The fae couldn’t even tempt the ones in trouble, the ‘inauthentic’ ones. Half belief was dangerous; you didn’t believe but you didn’t doubt. Enough to take you off the highway. But the liquidators were one unit. They pulled one another back from the radiation. ‘Step out of line and you’ll never see your family again,’ the commissar would say with a look, ‘Stay in line and there will be vodka’. And they never traveled alone.
Did you hear someone calling you from those distant woods? ‘No, it was pareidolia,’ the rationalists would say, ‘the dead trees make you hear words where there are none.’ ‘You didn’t, say the peasants, ‘we will bulldoze those trees tomorrow.’
The regional coating of radiation delighted the fae. It painted their former threat, iron and steel, with a poison that compromised its power.

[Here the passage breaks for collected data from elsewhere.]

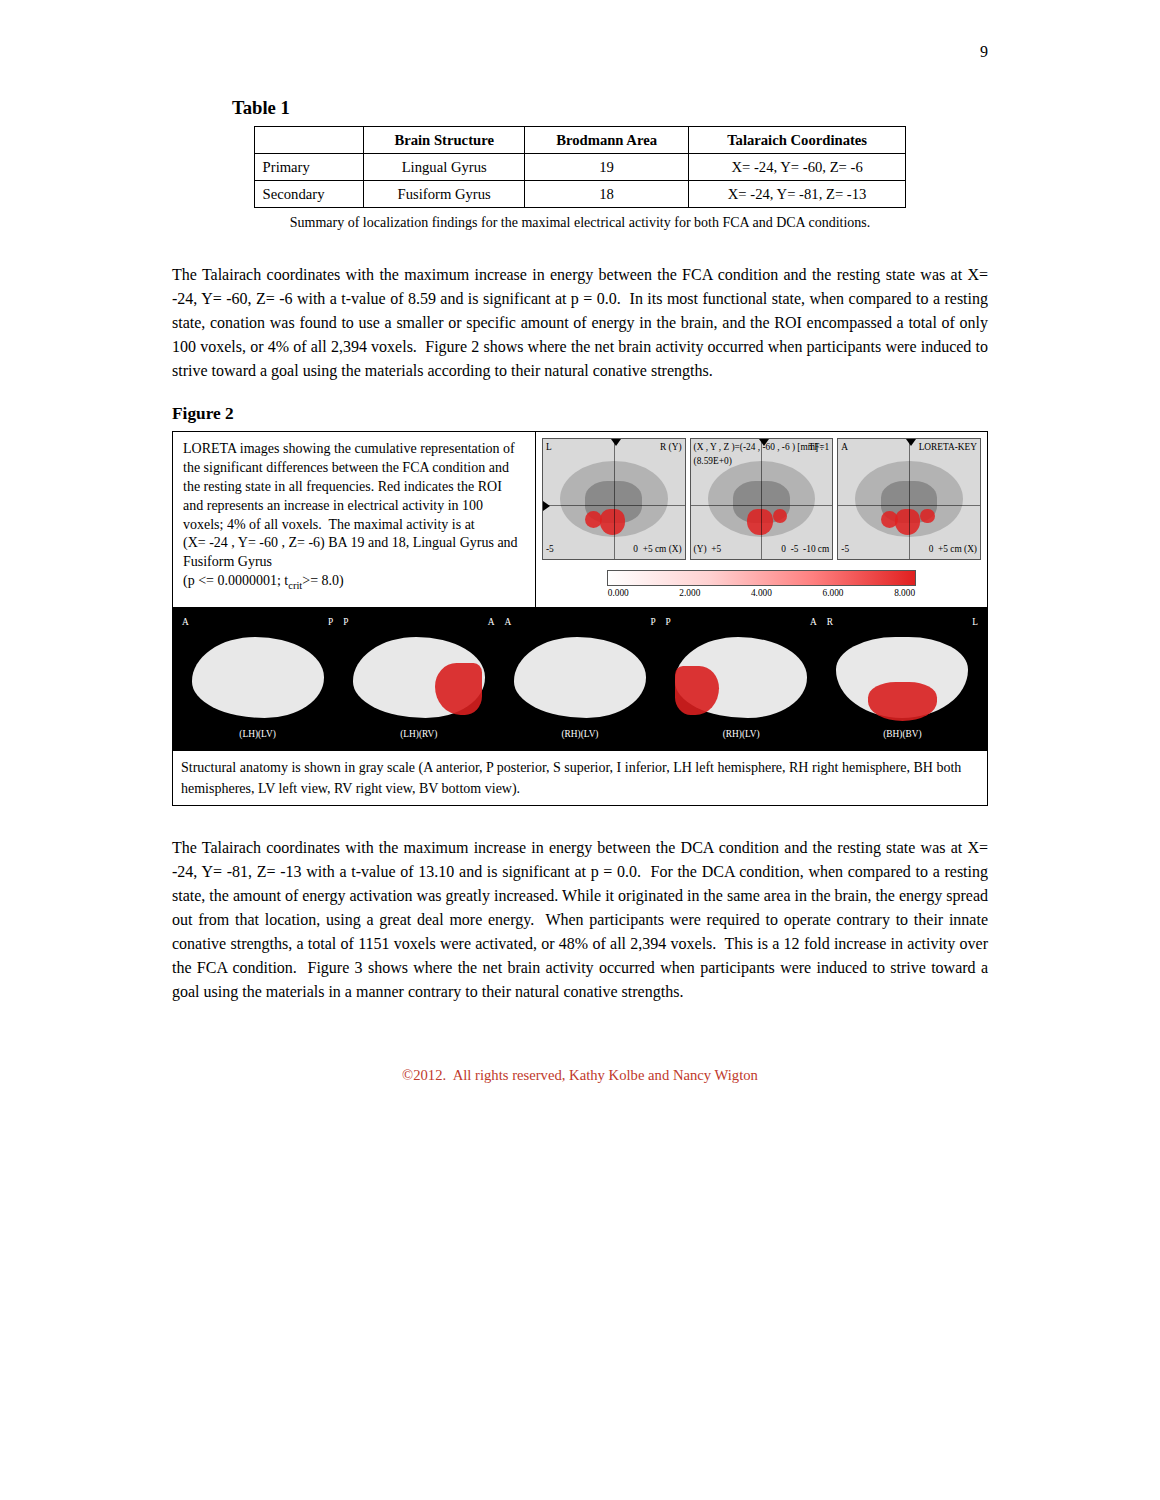9
Table 1
| | Brain Structure | Brodmann Area | Talaraich Coordinates |
| --- | --- | --- | --- |
| Primary | Lingual Gyrus | 19 | X= -24, Y= -60, Z= -6 |
| Secondary | Fusiform Gyrus | 18 | X= -24, Y= -81, Z= -13 |
Summary of localization findings for the maximal electrical activity for both FCA and DCA conditions.
The Talairach coordinates with the maximum increase in energy between the FCA condition and the resting state was at X= -24, Y= -60, Z= -6 with a t-value of 8.59 and is significant at p = 0.0. In its most functional state, when compared to a resting state, conation was found to use a smaller or specific amount of energy in the brain, and the ROI encompassed a total of only 100 voxels, or 4% of all 2,394 voxels. Figure 2 shows where the net brain activity occurred when participants were induced to strive toward a goal using the materials according to their natural conative strengths.
Figure 2
LORETA images showing the cumulative representation of the significant differences between the FCA condition and the resting state in all frequencies. Red indicates the ROI and represents an increase in electrical activity in 100 voxels; 4% of all voxels. The maximal activity is at
(X= -24 , Y= -60 , Z= -6) BA 19 and 18, Lingual Gyrus and Fusiform Gyrus
(p <= 0.0000001; tcrit>= 8.0)
L R (Y)
-5 0 +5 cm (X)
(X , Y , Z )=(-24 , -60 , -6 ) [mm] : (8.59E+0) TF=1
(Y) +5 0 -5 -10 cm
A LORETA-KEY
-5 0 +5 cm (X)
0.000 2.000 4.000 6.000 8.000
A P
(LH)(LV)
P A
(LH)(RV)
A P
(RH)(LV)
P A
(RH)(LV)
R L
(BH)(BV)
Structural anatomy is shown in gray scale (A anterior, P posterior, S superior, I inferior, LH left hemisphere, RH right hemisphere, BH both hemispheres, LV left view, RV right view, BV bottom view).
The Talairach coordinates with the maximum increase in energy between the DCA condition and the resting state was at X= -24, Y= -81, Z= -13 with a t-value of 13.10 and is significant at p = 0.0. For the DCA condition, when compared to a resting state, the amount of energy activation was greatly increased. While it originated in the same area in the brain, the energy spread out from that location, using a great deal more energy. When participants were required to operate contrary to their innate conative strengths, a total of 1151 voxels were activated, or 48% of all 2,394 voxels. This is a 12 fold increase in activity over the FCA condition. Figure 3 shows where the net brain activity occurred when participants were induced to strive toward a goal using the materials in a manner contrary to their natural conative strengths.
©2012. All rights reserved, Kathy Kolbe and Nancy Wigton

The trees were dead, the color of iron even from space, timeless and unending.
And still the land became wild. The pets who survived the liquidators joined the packs of the wild. The greenery grew in spite of the oxidized trees. Though rusted from space, they grew from the soil.
The love of the land never went away. It was lost, but not forgotten. The nightmare of one dark April night had become a world of contradictions, a land of insanity and sanity impossible to differentiate, grasping at those who visit to tempt them into the shops, cinemas, and offices, the bus stations and restaurants, knowing it meant death.
For years the faeries were content. The humans crewing the plant were enough for their purposes, grimly going about their work. The tourists never stayed long.
But then the war began. The borders fluctuated. The men and women emitted a power that had vanished one April day from this place. Others came. They entered the forbidden forest, digging trenches in the soil, hunting the forbidden animals, and kicking up clouds of radioactive dust.
“No one goes there, for god’s sake, there is no one there!” said those once lived there, those who remembered, and those who served it.
Now the faeries dart amongst the radioactive trees, living manifestations of the fae world; timeless and unaging. They cling to the buried trucks and machinery, in the hopes the humans will leave. The iron that once stopped them has now become their lifeline, so hot the humans won't touch it.